Since each Llama can carry about 100 lbs. it allows us to bring our Dutch ovens to cook with. This enables us to fix some half decent meals for everyone on the trail. One of the items we’re going to cook on our 3 day excursion is Jill Reilly’s potatoes. Who’s Jill Reilly? My sister in law. Jill is well known for her culinary expertise and the recipe below is a wonderful side dish for 10-12 lucky folks.
1 lb. extra sharp cheddar cheese, grated
10 red potatoes
1 pint sour cream
2 cans of French’s dried onions
4 or more diced garlic cloves (sorry but as far as I’m concerned there is never enough garlic, so suit to taste)
Boil the potatoes until they are fork tender not mushy, cool, shred, then mix with just enough sour cream to make them wet. Add the cheese and garlic. In the appropriate sized (lightly greased) pan or casserole dish, layer the potato mixture starting with the onions then potatoes then onions. Put them in a preheated 350 degree oven until the potatoes are thoroughly heated. Then serve.

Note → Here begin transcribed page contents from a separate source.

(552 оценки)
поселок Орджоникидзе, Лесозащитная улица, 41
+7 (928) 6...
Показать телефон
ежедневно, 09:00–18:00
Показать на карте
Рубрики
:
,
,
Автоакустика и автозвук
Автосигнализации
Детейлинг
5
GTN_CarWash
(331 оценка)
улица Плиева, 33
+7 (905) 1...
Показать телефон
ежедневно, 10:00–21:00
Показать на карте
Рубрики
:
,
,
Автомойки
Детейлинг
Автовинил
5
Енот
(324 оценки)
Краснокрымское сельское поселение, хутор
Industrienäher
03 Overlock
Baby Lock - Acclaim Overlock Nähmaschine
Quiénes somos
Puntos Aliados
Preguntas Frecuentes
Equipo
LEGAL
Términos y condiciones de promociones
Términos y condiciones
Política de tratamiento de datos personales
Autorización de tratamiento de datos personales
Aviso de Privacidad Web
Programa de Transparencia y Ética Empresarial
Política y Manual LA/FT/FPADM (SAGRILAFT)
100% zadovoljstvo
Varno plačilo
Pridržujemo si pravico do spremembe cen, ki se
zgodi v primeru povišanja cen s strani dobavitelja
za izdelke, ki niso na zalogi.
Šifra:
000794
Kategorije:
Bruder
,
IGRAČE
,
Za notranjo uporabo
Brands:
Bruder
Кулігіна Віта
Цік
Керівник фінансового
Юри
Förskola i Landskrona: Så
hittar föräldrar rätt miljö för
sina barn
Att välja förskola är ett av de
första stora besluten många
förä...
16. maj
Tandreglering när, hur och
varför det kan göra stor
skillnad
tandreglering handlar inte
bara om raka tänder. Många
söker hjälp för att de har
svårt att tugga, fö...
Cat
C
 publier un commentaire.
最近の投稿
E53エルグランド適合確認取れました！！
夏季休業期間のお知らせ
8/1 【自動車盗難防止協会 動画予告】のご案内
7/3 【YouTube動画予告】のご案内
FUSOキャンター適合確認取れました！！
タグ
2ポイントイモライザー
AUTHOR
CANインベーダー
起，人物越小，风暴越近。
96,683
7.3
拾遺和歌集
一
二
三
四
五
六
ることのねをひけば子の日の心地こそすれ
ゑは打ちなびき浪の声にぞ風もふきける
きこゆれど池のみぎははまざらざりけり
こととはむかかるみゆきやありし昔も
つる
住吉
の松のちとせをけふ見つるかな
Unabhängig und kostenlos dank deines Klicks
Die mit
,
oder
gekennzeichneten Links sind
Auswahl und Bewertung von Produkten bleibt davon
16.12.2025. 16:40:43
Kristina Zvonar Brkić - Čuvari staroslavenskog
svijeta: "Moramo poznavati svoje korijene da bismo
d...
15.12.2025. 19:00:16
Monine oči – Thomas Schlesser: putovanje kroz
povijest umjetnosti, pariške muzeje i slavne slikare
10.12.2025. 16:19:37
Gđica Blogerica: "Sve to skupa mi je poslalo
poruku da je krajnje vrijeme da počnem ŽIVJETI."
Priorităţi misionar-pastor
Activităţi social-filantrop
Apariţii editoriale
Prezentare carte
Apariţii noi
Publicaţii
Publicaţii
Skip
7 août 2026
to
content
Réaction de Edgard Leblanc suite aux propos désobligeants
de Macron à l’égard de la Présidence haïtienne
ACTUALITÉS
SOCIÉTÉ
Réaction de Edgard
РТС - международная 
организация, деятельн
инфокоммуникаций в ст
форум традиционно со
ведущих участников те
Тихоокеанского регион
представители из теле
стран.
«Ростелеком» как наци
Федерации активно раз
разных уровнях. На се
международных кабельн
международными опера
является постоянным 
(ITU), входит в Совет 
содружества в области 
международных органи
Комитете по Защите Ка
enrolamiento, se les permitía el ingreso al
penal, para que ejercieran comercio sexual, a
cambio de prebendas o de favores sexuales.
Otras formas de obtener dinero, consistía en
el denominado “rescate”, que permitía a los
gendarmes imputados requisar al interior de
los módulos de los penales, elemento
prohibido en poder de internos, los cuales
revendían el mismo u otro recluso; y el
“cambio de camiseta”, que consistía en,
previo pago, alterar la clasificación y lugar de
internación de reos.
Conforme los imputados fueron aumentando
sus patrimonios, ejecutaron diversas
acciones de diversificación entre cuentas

By the way, the leftovers make a great breakfast with a couple of eggs over the top. Yum.
Thanks Jill.
Chef Barry Martin is a culinary wizard who spends his days as Director of the Oceanside Water Utilities Department. His artistry in the kitchen is legend around City offices and he and his wife Linda have the dream of opening a bed and breakfast in a tiny Utah village. Until that happens, Chef Barry will share some of his favorite recipes in each issue of Oceanside Magazine.